‘Clean up mess in construction’


Tribune Business Editor


The Bahamian Contractors Association’s (BCA) president yesterday said the industry is optimistic that the Davis administration will take the final steps to “help clean up the mess” in construction.

Michael Pratt told Tribune Business that the sector hopes the Government will act “quickly” to ratify the long-awaited Construction Contractors Board that will finally bring self-regulation to Bahamian construction after a 30-35 year effort.

While the required law was passed under the former Christie administration, with now-prime minister Philip Davis QC leading that effort, the licensing and certification regime for Bahamian contractors has yet to be given effect because the Board - which will oversee this process and its enforcement - has yet to be appointed some five years later.

Given Mr Davis’ previous involvement, Mr Pratt said contractors were hopeful efforts to appoint the Board and implement the legislation will now gather some momentum post-election. He added that the BCA would likely seek to meet relevant Cabinet ministers and officials early in 2022 once the election of its own new slate of officers and directors was completed.

“We anticipate having a discussion shortly on moving that forward,” the BCA chief said of the Act and the Board. “We are optimistic we will have more traction on that. This same administration were the ones that got the original Bill enacted. It was done by then-deputy prime minister Davis, now prime minister. He pushed that and got it through.

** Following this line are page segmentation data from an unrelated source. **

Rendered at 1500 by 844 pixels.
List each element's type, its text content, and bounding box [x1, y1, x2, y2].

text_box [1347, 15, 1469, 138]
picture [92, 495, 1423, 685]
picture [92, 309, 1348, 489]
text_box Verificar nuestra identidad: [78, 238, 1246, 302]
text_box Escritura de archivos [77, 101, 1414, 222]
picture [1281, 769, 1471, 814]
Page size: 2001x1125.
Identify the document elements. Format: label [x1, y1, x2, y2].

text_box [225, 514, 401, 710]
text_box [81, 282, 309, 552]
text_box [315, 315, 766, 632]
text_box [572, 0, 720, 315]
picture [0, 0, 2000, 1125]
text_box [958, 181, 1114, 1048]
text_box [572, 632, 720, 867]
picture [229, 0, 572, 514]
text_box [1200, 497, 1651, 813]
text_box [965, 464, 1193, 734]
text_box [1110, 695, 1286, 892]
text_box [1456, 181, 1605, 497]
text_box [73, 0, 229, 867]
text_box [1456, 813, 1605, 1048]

“The only thing we have to do is put the Board in place. It was never put in place by the Christie administration at the time because an election was right around the corner, and it was never put in place by the Minnis administration. There was just a constant promise it would be done shortly, but it was never done.

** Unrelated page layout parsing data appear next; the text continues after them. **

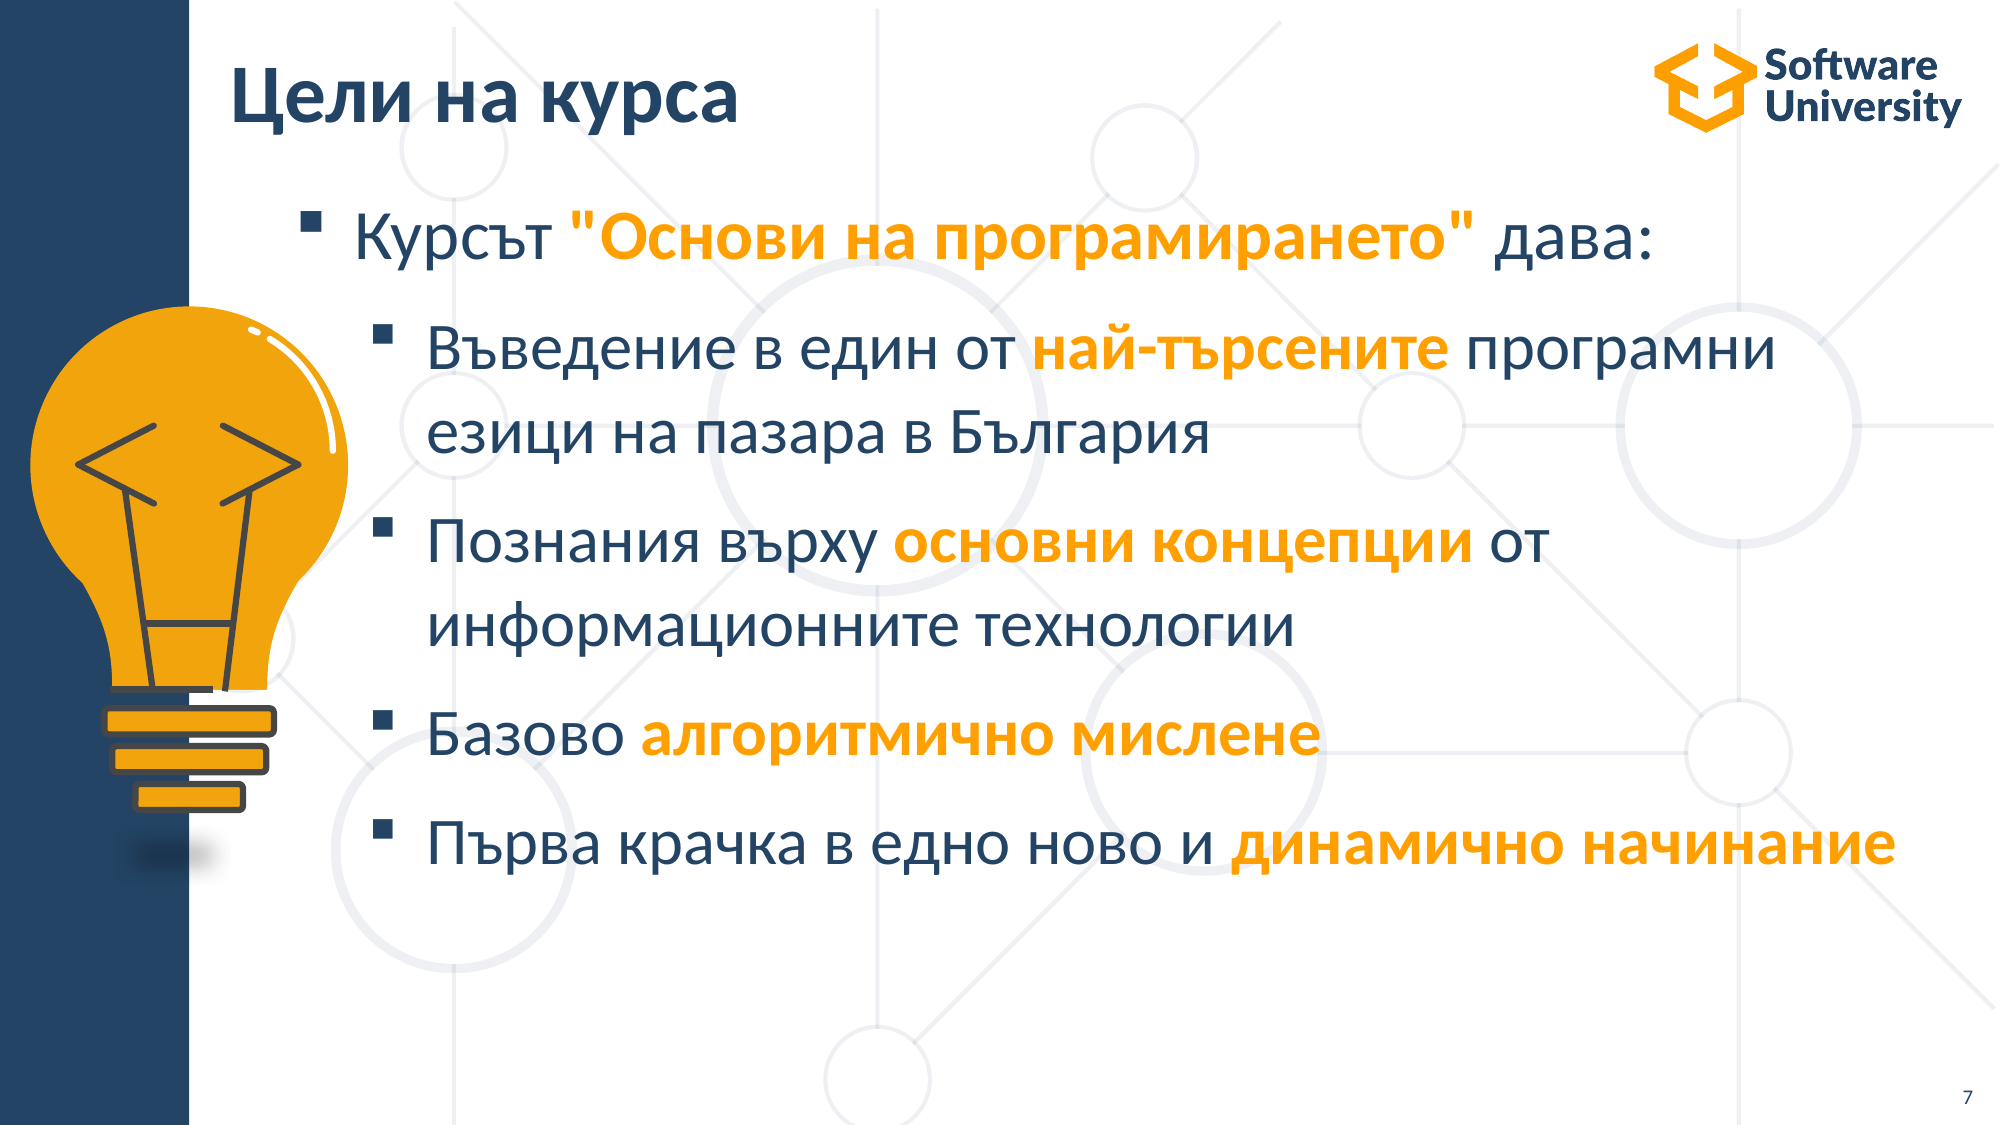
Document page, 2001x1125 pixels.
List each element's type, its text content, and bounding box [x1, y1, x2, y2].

list Курсът "Основи на програмирането" дава: Въведение в един от най-търсените програмни езици на пазара в България Познания върху основни концепции от информационните технологии Базово алгоритмично мислене Първа крачка в едно ново и динамично начинание [277, 178, 1928, 1045]
picture [1641, 31, 1973, 145]
title Цели на курса [212, 16, 1628, 162]
text_box 7 [1927, 1067, 1989, 1117]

“We’re hoping they put it in place quickly. It will go a long way to helping clean up the mess we have now. Some of the things in the Act deal with what is consumer protection. The Board would be able to licence the contractor, and they’d not be able to work under just a Business Licence. They’d have to be licensed” for construction.

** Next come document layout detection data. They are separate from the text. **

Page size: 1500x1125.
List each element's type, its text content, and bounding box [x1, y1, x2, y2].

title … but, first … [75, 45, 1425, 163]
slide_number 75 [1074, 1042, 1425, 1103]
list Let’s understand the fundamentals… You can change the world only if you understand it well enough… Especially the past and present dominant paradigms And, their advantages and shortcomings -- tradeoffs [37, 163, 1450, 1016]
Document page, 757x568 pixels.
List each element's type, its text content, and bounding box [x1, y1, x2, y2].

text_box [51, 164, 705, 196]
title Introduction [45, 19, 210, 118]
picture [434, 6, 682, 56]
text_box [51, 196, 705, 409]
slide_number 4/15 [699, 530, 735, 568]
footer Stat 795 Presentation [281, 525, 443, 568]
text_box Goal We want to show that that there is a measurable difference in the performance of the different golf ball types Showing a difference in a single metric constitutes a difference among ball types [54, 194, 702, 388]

Under the Act, Bahamian contractors are to be licensed and certified according to their ability and qualifications, as well as the scale and scope of work they are capable of undertaking based on past jobs they have performed. They were, under the legislation, to be placed in a tier system, from one to four.

The ranking was to be decided by an accreditation committee and, through this, builders will gain experience via training seminars and trade exhibitions. They will, for the first time, be recognised locally and internationally as licensed building contractors.

This is designed to place them on a “level playing field” with foreign contractors, enabling them to better compete for foreign multi-million dollar contracts on foreign direct investment (FDI) projects that come to The Bahamas because their capabilities are certified.​

And the Act was also designed to give Bahamian consumers, especially homeowners, greater protection against shoddy workmanship that - for many - negatively impacted their greatest investment, while also providing a mechanism to hold guilty contractors to account.

Mr Pratt yesterday said the Act mandates that all contractors possess the appropriate level of liability insurance. This would be used to finance the costs incurred in remedying poor workmanship, with the Construction Contractors Board able to appoint another contractor to complete the job, he added.

The BCA chief said the legislation’s implementation, and use of such enforcement powers, would help “begin to eradicate the image that contractors abandon homes before they are finished. These are the things the Bills allows for”.

Construction is thought to be the Bahamian economy’s last remaining professional industry without self-regulation, with Mr Pratt comparing its plight to the medical and legal professions that both have their own governing/supervisory bodies.

“If you look at the legal fraternity and the medical fraternity, imagine if the legal profession had people popping in and out doing bad work, and doctors doing surgery all over the place with no protections. Imagine the same thing with the construction industry,” he added.

“We build homes. For a lot of people that’s the biggest investment for the rest of their lives. It’s important we get this industry regulated. It will go a long way to educating the consumer and the customer. It will produce a better product, and although it will take a while to get it worked up I believe it will take out many things that exist with no regulation,” Mr Pratt said.

“We’re trying to recover from Dorian and COVID-19, and right now our construction industry needs to be better regulated so it benefits the economy. The Association has been in place for 60 years. We’re trying to improve the industry. The legislation has been discussed for 30-35 years. We’re still working at it and have not given up.”